I told him that the operator on the phone in his office had told me that there were no listings for Tapinski and too many listings for Clarke with an e, and no Raymie Clarke at all, and how could that be?

And speaking of how things could be, I asked him again how anybody could leave a baby in an alley.

How could that be?

How could it?

Reverend Obertask stared straight ahead at the road the whole time I was talking.

And here was the surprising thing: he cried.

I talked and he kept his eyes on the road, and I watched one tear and then another tear creep down his sad walrus face and disappear into his whiskers.

When we got to the Good Night, Sleep Tight, I said to Reverend Obertask, “I want to get my suitcase back from Bernice, and I want to go to the Allens’ house because Granny is still unwell and needs to sleep a healing sleep.”

Reverend Obertask said, “Please wait here, Louisiana.”

He went into the motel office, and a few minutes later, he came walking out with my suitcase. The suitcase looked very small in his big hand.

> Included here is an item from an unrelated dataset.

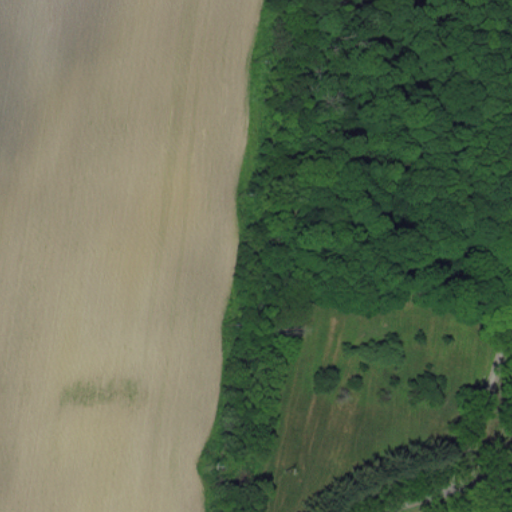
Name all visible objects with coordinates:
road: (486, 406)
road: (443, 486)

When he got back into the car, Reverend Obertask turned to me and said, “I want you to know something, Louisiana. We all, at some point, have to decide who we want to be in this world. It is a decision we make for ourselves. You are being forced to make this decision at an early age, but that does not mean that you cannot do it well and wisely. I believe you can. I have great faith in you. You decide. You decide who you are, Louisiana. Do you understand?”

I told him that I did understand.

Even though I wasn’t certain that I did.

“And another thing,” he said. “You will never understand why your parents left you in that alley. It is impossible to understand. But it may be necessary for you to forgive them, for your own sake, without ever truly understanding what they did. Okay?”

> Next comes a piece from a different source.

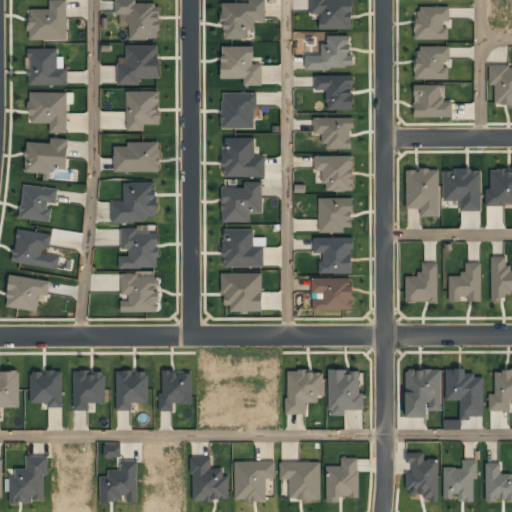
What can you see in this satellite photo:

His face was so serious and sad that I said, “Yes, Reverend Obertask. I understand.”

But I didn’t understand. How could I forgive people who had never shown me any kindness? How could I forgive people who had left me behind without loving me at all?

And so it came to pass that I found myself sitting at the end of a long driveway in front of a pink house that smelled like cake, thinking about forgiveness and who I wanted to be in this world.